Sigmund and Beaumont: Miss Sally’s Favourite Forget-Me-Nots

Sigmund and Beaumont: Miss Sallys Favourite Forget-Me-Nots

Mothering Sunday was here. That meant it was mid-March, and Beaumont, a wee black bowtie-wearing housecat, and his best friend Sigmund, a house spider, were eager for spring. The flowers were starting to bloom, and the sun shone warmly across the earth. Life was returning once more. Miss Sally was out in the garden, kneeling by the flower beds as she worked to prepare them for spring. She always loved growing an assortment of wildflowers, which Sigmund particularly loved because they brought all sorts of tasty snacks for him. Especially the winged sort, his favourite. Beaumont watched from the window as Miss Sally stood up and went into the greenhouse. Beaumont followed, Sigmund catching a ride on his head. Beaumont peered inside, curious. There Miss Sally sat, holding a small pot of dainty pale blue flowers. Forget-Me-Nots. 

Beaumont turned to Sigmund. 

“Miss Sally looks so sad with those flowers. I thought they were her favourites,” he meowed. “Doesn’t Mr. Thomas always bring her some every spring?”

“Yes, methinks so,” Sigmund replied. He tapped a foot to his mandible as he pondered. “Methinks she’s lonely. It’s Motherin’ Sunday, Mother’s Day, so it is.”

“I think you might be right. We should get her a whole bunch of Forget-Me-Nots. Mr. Thomas would have more. That would cheer her up, I think!” replied Beaumont excitedly. “She may not have any children of her own to bring her flowers for Mothering Sunday, but we sure can! She is always in my thoughts, that’s for certain. She’s my mother.”

“We’ll gets her a whole bunch, as many as we can be gettin’,” Sigmund chimed. 

Beaumont was on a mission. He took off down the road toward Mr. Thomas’s farm, adrenaline from his excitement running through him. He meowed and pawed at Mr. Thomas’s door until it opened. Mr. Thomas laughed as Beaumont spun around, trying to get him to follow. Finally, he did, jogging behind the cat as they went. Beaumont, with Sigmund still perched on his head, meowed at the door of Mr. Thomas’s greenhouse, prompting him to open the door. In Beaumont pranced. He scanned the room. Then, the rows of little blue Forget-Me-Nots caught his eye. He jumped up, again meowing. Mr. Thomas went over, raising an eyebrow at the cat. Beaumont danced around, then nodded toward Miss Sally’s house. 

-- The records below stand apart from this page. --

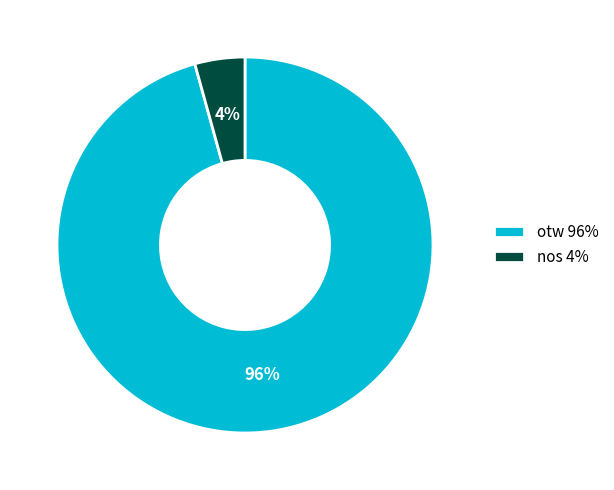

To the nearest percent, what percentage of the pie is nos?

4%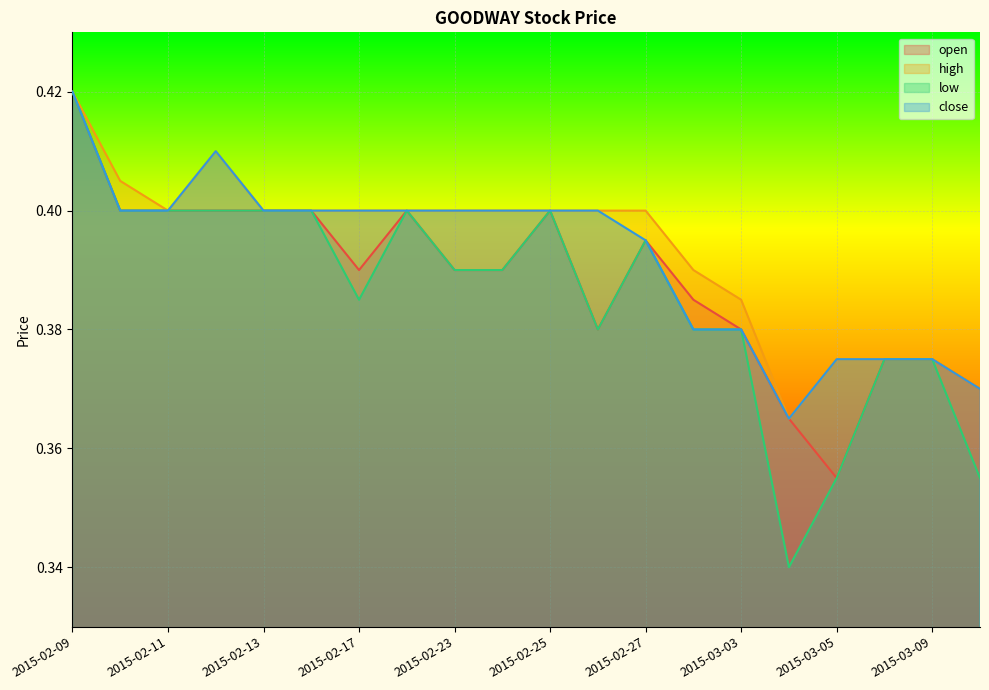

What are all the series names shown in the legend?

open, high, low, close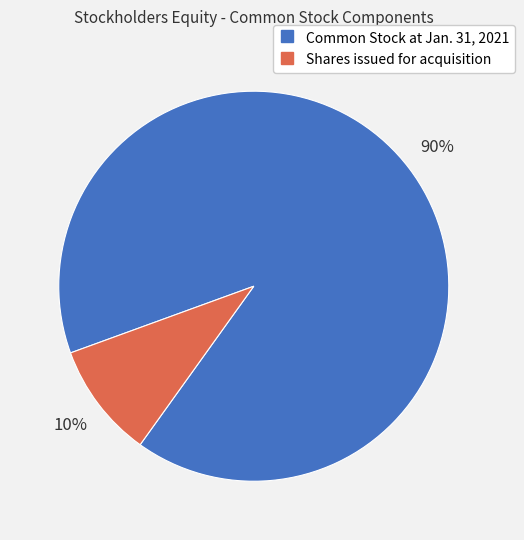

The Common Stock at Jan. 31, 2021 slice represents 90% of the pie. True or false?

True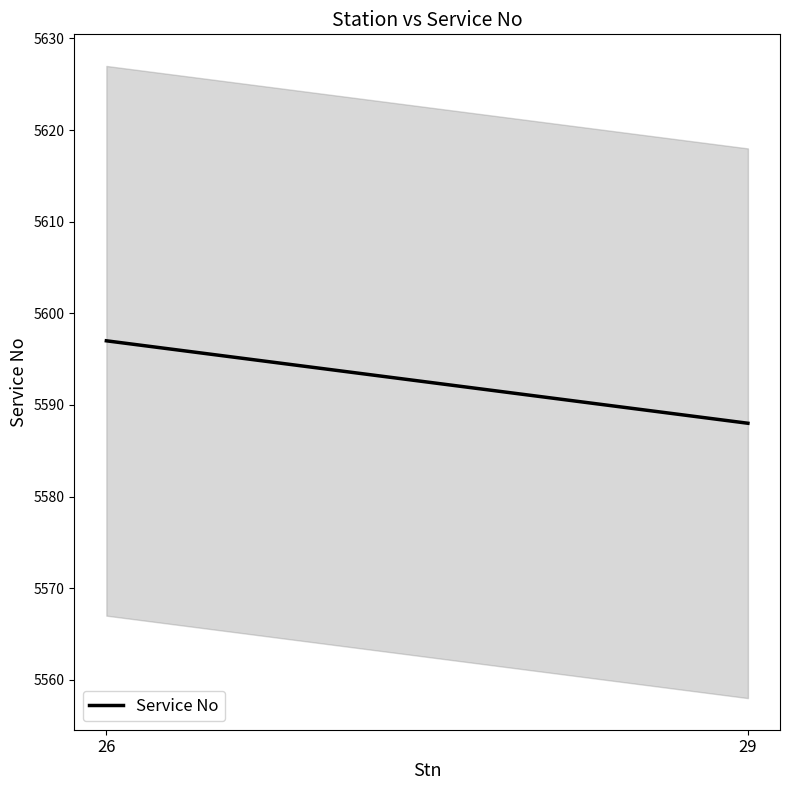

Is it true that the value at 29 is 2512?

False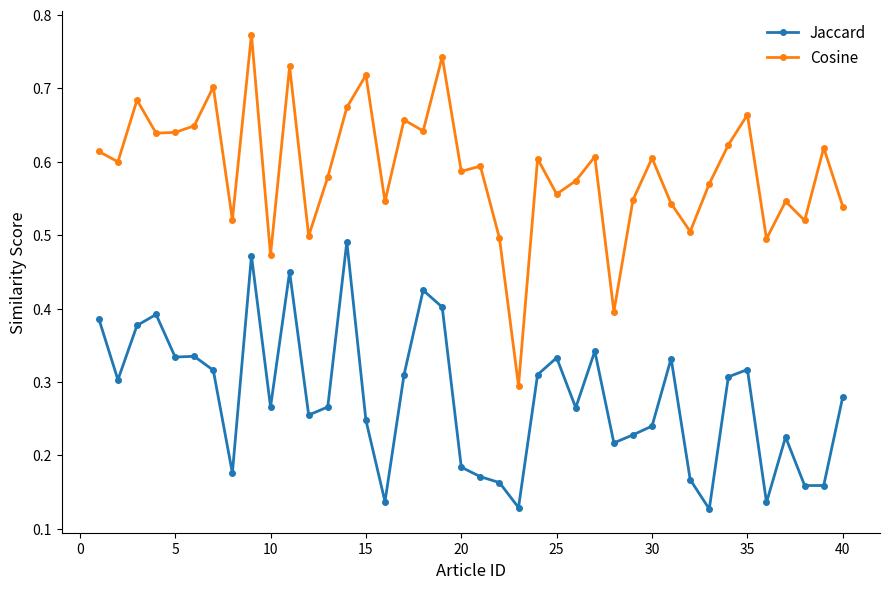

True or false: Cosine and Jaccard intersect in this chart.

False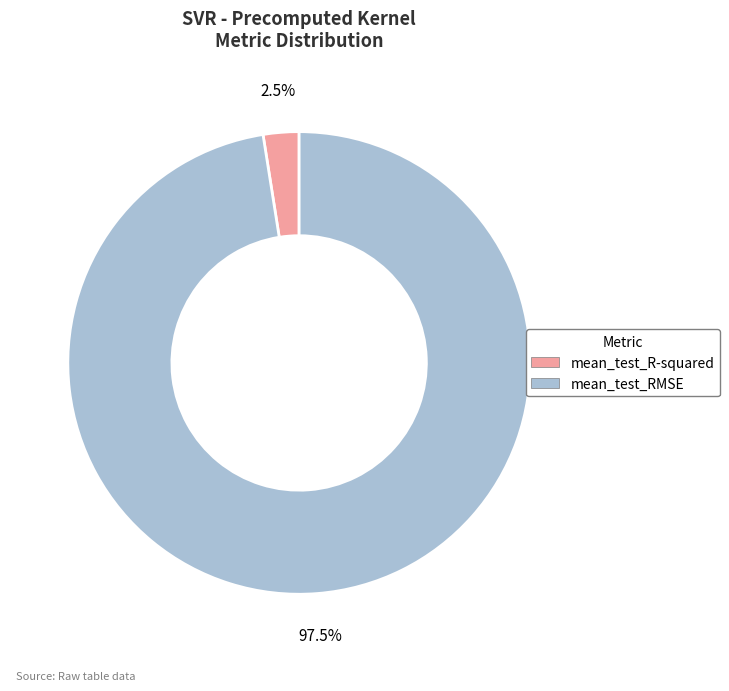

Which category has the biggest portion of the pie?

mean_test_RMSE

It took several minutes of charades for Mr. Thomas to understand what Beaumont meant, but he again laughed and got to work. He grabbed the waggon cart from the corner of the greenhouse shed and began filling it up with as many of the flowers as he could fit. Beaumont led the way back to Miss Sally’s, racing to get home to her. Sigmund caught a ride among the flowers. 

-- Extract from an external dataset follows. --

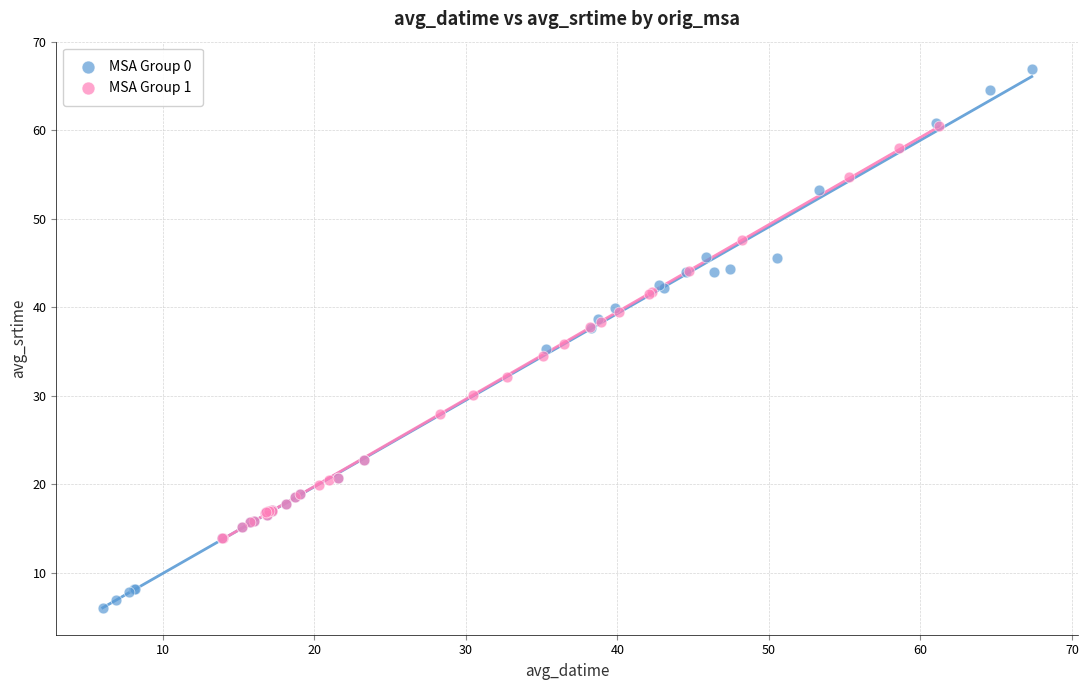

Which series contains the lowest Y value?

MSA Group 0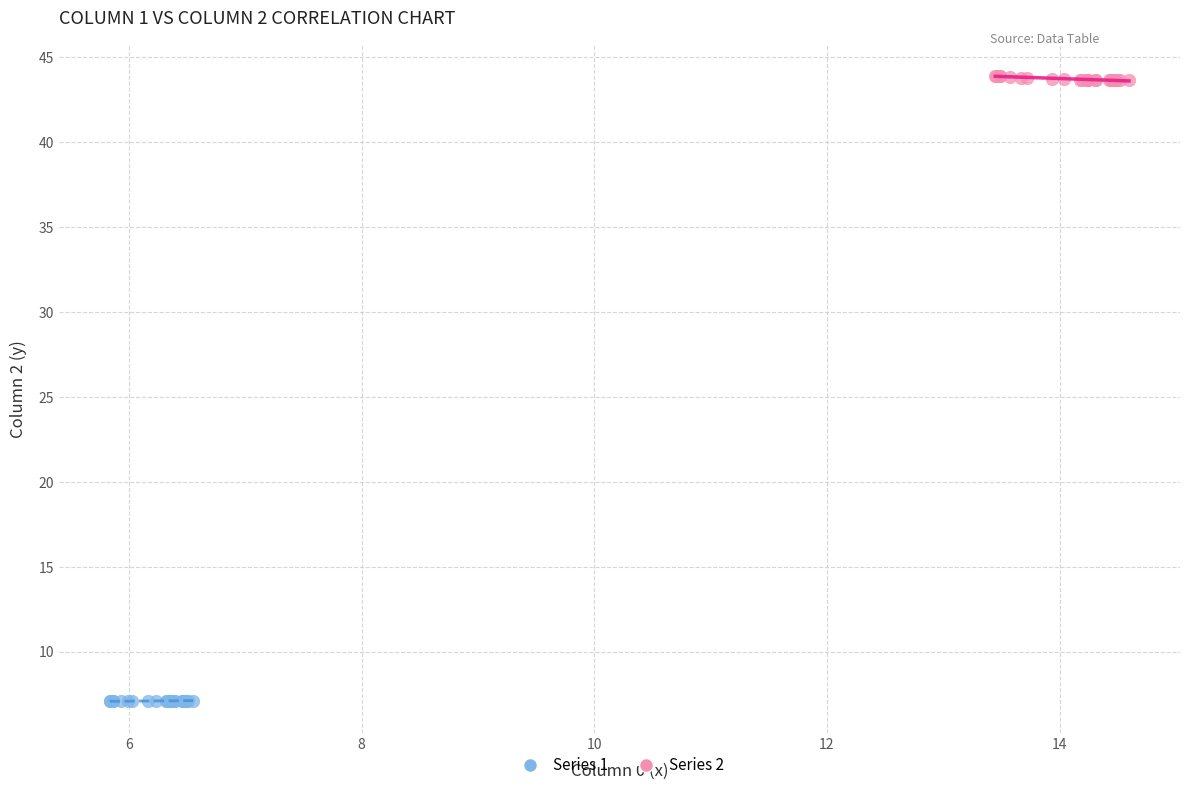

Which series reaches the maximum Y coordinate?

Series 2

Mr. Thomas could hardly keep up!

Miss Sally, having been lost in a daydream, looked up startled when she heard the commotion. She stood up, putting down the small pot of the flowers she had been holding and contemplating, and went quickly outside. Beaumont beamed as he brushed up against her legs, then meowed gleefully as Mr. Thomas arrived, panting, with the cart of Forget-Me-Nots in tow. Both he and Miss Sally laughed. She went over to them, glancing back at Beaumont. He followed her. She scooped him up into her arms, giving him scratches under the chin in her thanks. They indeed brightened her day.

 Mr. Thomas handed her a pot of them, then smiled comfortingly as he gently took her hand. Beaumont was her family, and Beaumont and Mr. Thomas were both her greatest joys. These flowers reminded her of that. They celebrated Miss Sally for being a mother figure to Beaumont, and that was enough. The Forget-Me-Nots reminded her of the loyalty, love, and faithfulness of Mr. Thomas, and indeed of her sweet, beloved Beaumont.